Pero no todo fue miel sobre hojuelas para María Izquierdo: no obstante ser una artista de talla internacional continuamente recibía ataques, como los de su primera juventud, de parte de pintores celosos de su éxito y de su buena estrella. Tales calumnias y agresiones fueron las que le impidieron incursionar en la pintura mural, ya que en dos ocasiones en que estaba a punto de iniciar los trabajos de creación de murales, tanto en el Palacio de Gobierno de Jalapa, Veracruz, como en el edificio del Departamento del Distrito Federal, "misteriosamente" fueron cancelados los contratos y suspendidas las obras muralísticas.
Atrás de estas cancelaciones estaban las manos de Diego Rivera, del grupo de muralistas mexicanos y de la Escuela Mexicana de Pintura, quienes atacaban sistemáticamente en los periódicos de la época a María Izquierdo, a su pintura, a su estilo, a sus tendencias estilísticas, a su amistad con el "traidor" Rufino Tamayo, ya que ambos no creían que el arte se reducía a las visiones mexicanistas, ni estaban de acuerdo con aquellas palabras de David Alfaro Siqueiros: "no hay más ruta que la nuestra".
Aunque la alianza pictórica con Rufino Tamayo continuó a lo largo de su carrera, María Izquierdo no pudo dejar de sentirse frustrada y lastimada por no poder crear murales, por ser vilipendiada, por no ser aceptada y comprendida, por ser golpeada tanto debido a su condición de mujer y pintora. Poco a poco el dolor, el ensimismamiento, la rabia, su desafortunada relación sentimental y profesional con el pintor chileno Raúl Uribe..., la hicieron empezar a repetirse, a perder interés por la experimentación y las nuevas búsquedas, a dedicarse a los retratos por encargo, a paulatinamente ir convirtiéndose en una sombra de ella misma. Acaso esta situación derivó en el ataque de hemiplejía del invierno de 1948 que, irónicamente, le dejó paralizada la mitad derecha de su cuerpo.
Pero el resplandor de María Izquierdo siguió brillando unos años más. Ella se sobrepuso a la enfermedad, se enseñó a usar la mano izquierda y volvió a pintar dos años más tarde, con muchos apuros y sin alcanzar la calidad de sus mejores tiempos. En esa temporada en el infierno de la parálisis fueron subastadas a muy buenos precios sus obras, las cuales pasaron a manos de coleccionistas públicos y privados que esperaban de un momento a otro la muerte de la artista para que, siguiendo los criterios del mercado del arte, las piezas alcanzaran una mejor cotización.
Las pinturas de María Izquierdo irradian una luz inconfundible, una luz que no está fundamentada estéticamente en lo anecdótico o en las peculiaridades nacionalistas, una luz que mira con libertad la tela a través de los ojos de la imaginación y el placer, de la exaltación de los colores y la celebración de la ruptura de las fronteras, de la infinita capacidad de jugar y de la negación a la autocomplacencia, de la pasión por crear y por creer en las búsquedas propias.
Aunque ella no les quería dar gusto a los mercaderes del arte y prefería seguir internándose en el enigma de la vida y de los lienzos, una recaída en su enfermedad la condujo al final. María Izquierdo murió el 3 de diciembre de 1955. No es una frase hecha decir que su resplandor sigue iluminándonos con sus obras y su ejemplo, sobre todo en Jalisco, donde tan pocas creadoras plásticas han logrado adquirir la trascendencia artística e histórica que posee María Izquierdo.

## Descripción de la tarea
Resume en dos oraciones el fragmento sobre María Izquierdo. Los datos no tienen relación con el fragmento.

## Datos para revisar
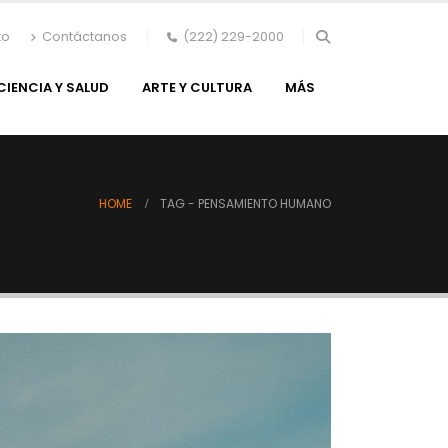
to
Contáctanos
(222) 229-2000
CIENCIA Y SALUD
ARTE Y CULTURA
MÁS
HOME
TAG -
PENSAMIENTO HUMANO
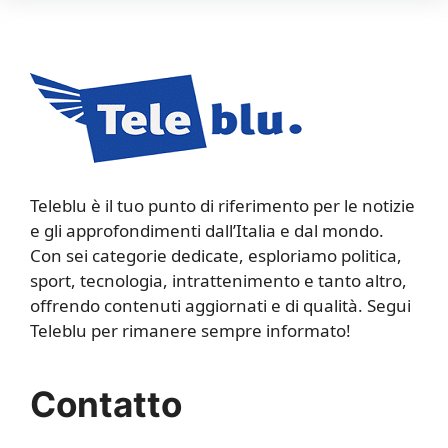
Teleblu è il tuo punto di riferimento per le notizie
e gli approfondimenti dall’Italia e dal mondo.
Con sei categorie dedicate, esploriamo politica,
sport, tecnologia, intrattenimento e tanto altro,
offrendo contenuti aggiornati e di qualità. Segui
Teleblu per rimanere sempre informato!
Contatto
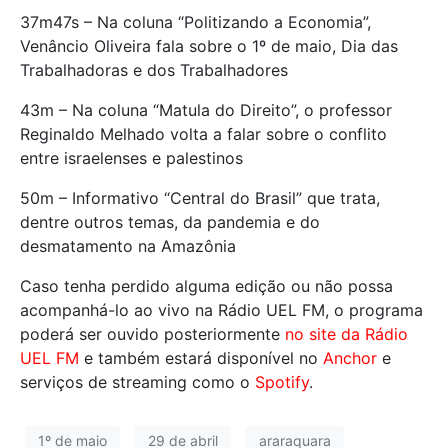
37m47s – Na coluna “Politizando a Economia”,
Venâncio Oliveira fala sobre o 1º de maio, Dia das
Trabalhadoras e dos Trabalhadores
43m – Na coluna “Matula do Direito”, o professor
Reginaldo Melhado volta a falar sobre o conflito
entre israelenses e palestinos
50m – Informativo “Central do Brasil” que trata,
dentre outros temas, da pandemia e do
desmatamento na Amazônia
Caso tenha perdido alguma edição ou não possa
acompanhá-lo ao vivo na Rádio UEL FM, o programa
poderá ser ouvido posteriormente
no site da Rádio
UEL FM
e também estará disponível no
Anchor
e
serviços de streaming como o
Spotify
.
1º de maio
29 de abril
araraquara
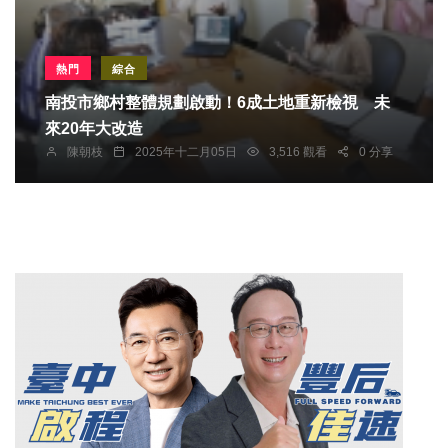
熱門
綜合
南投市鄉村整體規劃啟動！6成土地重新檢視 未
來20年大改造
陳朝枝
2025年十二月05日
3,516 觀看
0 分享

## Problema resuelto
María Izquierdo, artista de talla internacional, sufrió los ataques de pintores como Diego Rivera y los muralistas, que le impidieron pintar murales; frustrada y lastimada, poco a poco empezó a repetirse y a perder interés por la experimentación. Tras un ataque de hemiplejía en 1948 aprendió a pintar con la mano izquierda, pero una recaída la condujo a la muerte el 3 de diciembre de 1955.